Dans son ouvrage Vocation de l'Islam, le penseur algérien, Malek Bennabi, avec lequel, sur bien des points je diverge, rejoint l'avis de ceux qui considèrent qu'une régression est palpable dans le monde musulman: «La plus grave parmi les paralysies, celle qui détermine dans une certaine mesure les deux autres (sociale et intellectuelle), c'est la paralysie morale». Son origine est connue: «L'islam est une religion parfaite. Voilà une vérité dont personne ne discute». Malheureusement il en découle dans la conscience post-Almohadienne, une autre proposition: «Nous sommes musulmans donc nous sommes parfaits». Syllogisme funeste qui sape toute perfectibilité dans l'individu, en neutralisant en lui tout «souci de perfectionnement».

Malek Benabi suggérait aux Algériens de désapprendre la colonisation et d'apprendre l'indépendance pleine et totale. Mais à la même époque, en Algérie et dans le monde arabe, d'autres idéologies avaient envahi le champ politique au point où se croisaient le marxisme-léninisme, le trotskysme, le panarabisme, le baathisme et l'apparition des germes du fléau de la fraternité musulmane que Nasser (Égypte) avait «subrepticement exilée» en Algérie avec l'assentiment des autorités.

Malheureusement pour Malek Benabi, depuis le milieu des années '90, presque tous ses disciples ont opté pour l'islamisme.
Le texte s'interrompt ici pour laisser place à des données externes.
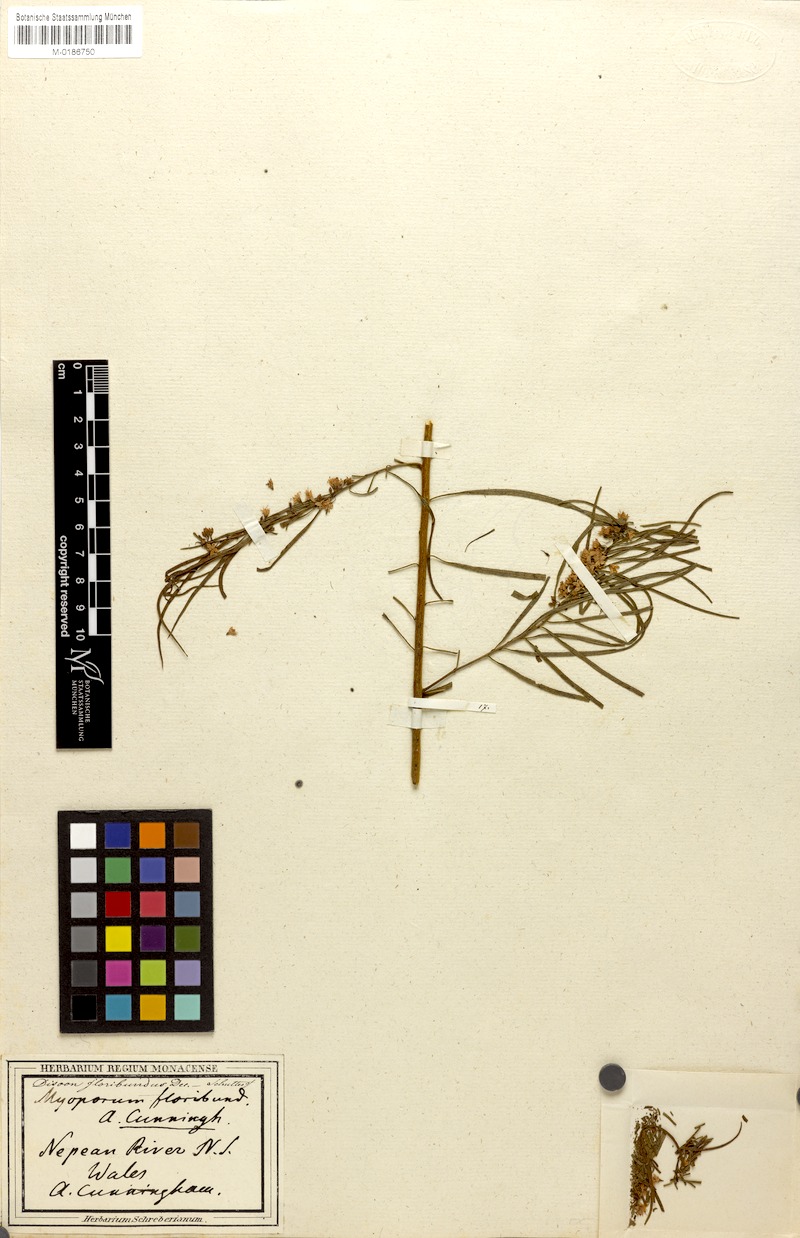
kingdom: Plantae
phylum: Tracheophyta
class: Magnoliopsida
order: Lamiales
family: Scrophulariaceae
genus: Myoporum
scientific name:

Imaginer l'indépendance en dehors de la Oumma (la nation musulmane) était une hérésie, alors qu'au même moment les indépendantistes algériens introduisaient le concept «les séquelles de la colonisation versus les acquis de la révolution».

Que chacun vérifie, s'il en a le temps et la patience, dans toutes les constitutions des pays où l'islam est érigé en religion de l'État, le concept du citoyen n'existe pas.

Ce qui est totalement absurde en ces temps modernes, c'est que l'Oumma nie le citoyen, ainsi que les libertés individuelles. Que chacun vérifie, s'il en a le temps et la patience, dans toutes les constitutions des pays où l'islam est érigé en religion de l'État, le concept du citoyen n'existe pas.

Une porte de sortie s'offre aux gouvernements occidentaux et à ceux des pays «arabo-musulmans» et c'est celle consistant, au départ, à écouter les citoyens de confession et/ou de culture musulmane qui sont censurés, bâillonnés et interdits de parole.

Cela sera le prélude à des pas de géants dans un rapprochement humain des différentes communautés toutes religions et toutes obédiences confondues. Si les hommes et les femmes politiques traitent les musulmans comme tous les autres citoyens, ils désarmeront l'hydre qui menace l'harmonie et la cohésion humaines dans tout le monde.